## Exercise instructions
Set down all of the entries word for word, omitting the images they contain.

═════ Data for review ═════

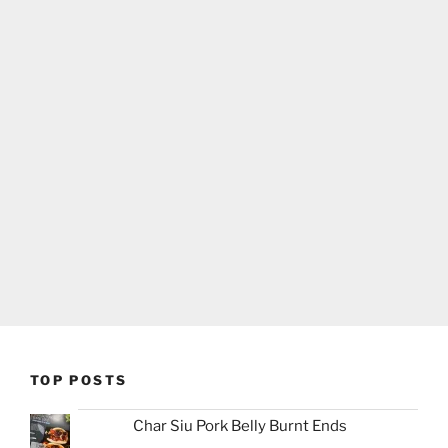
TOP POSTS
Char Siu Pork Belly Burnt Ends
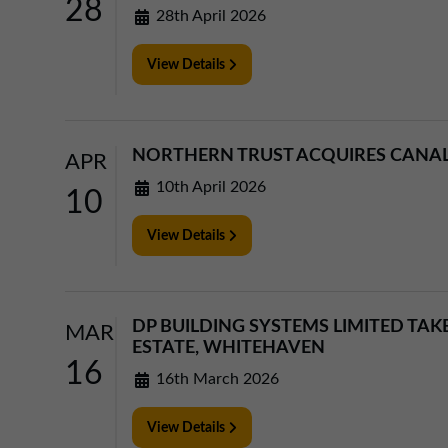
28
28th April 2026
View Details
NORTHERN TRUST ACQUIRES CANAL 
APR
10th April 2026
10
View Details
DP BUILDING SYSTEMS LIMITED TAK
MAR
ESTATE, WHITEHAVEN
16
16th March 2026
View Details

═════

## Answer to the exercise
TOP POSTS
Char Siu Pork Belly Burnt Ends
28
28th April 2026
View Details
NORTHERN TRUST ACQUIRES CANAL 
APR
10th April 2026
10
View Details
DP BUILDING SYSTEMS LIMITED TAK
MAR
ESTATE, WHITEHAVEN
16
16th March 2026
View Details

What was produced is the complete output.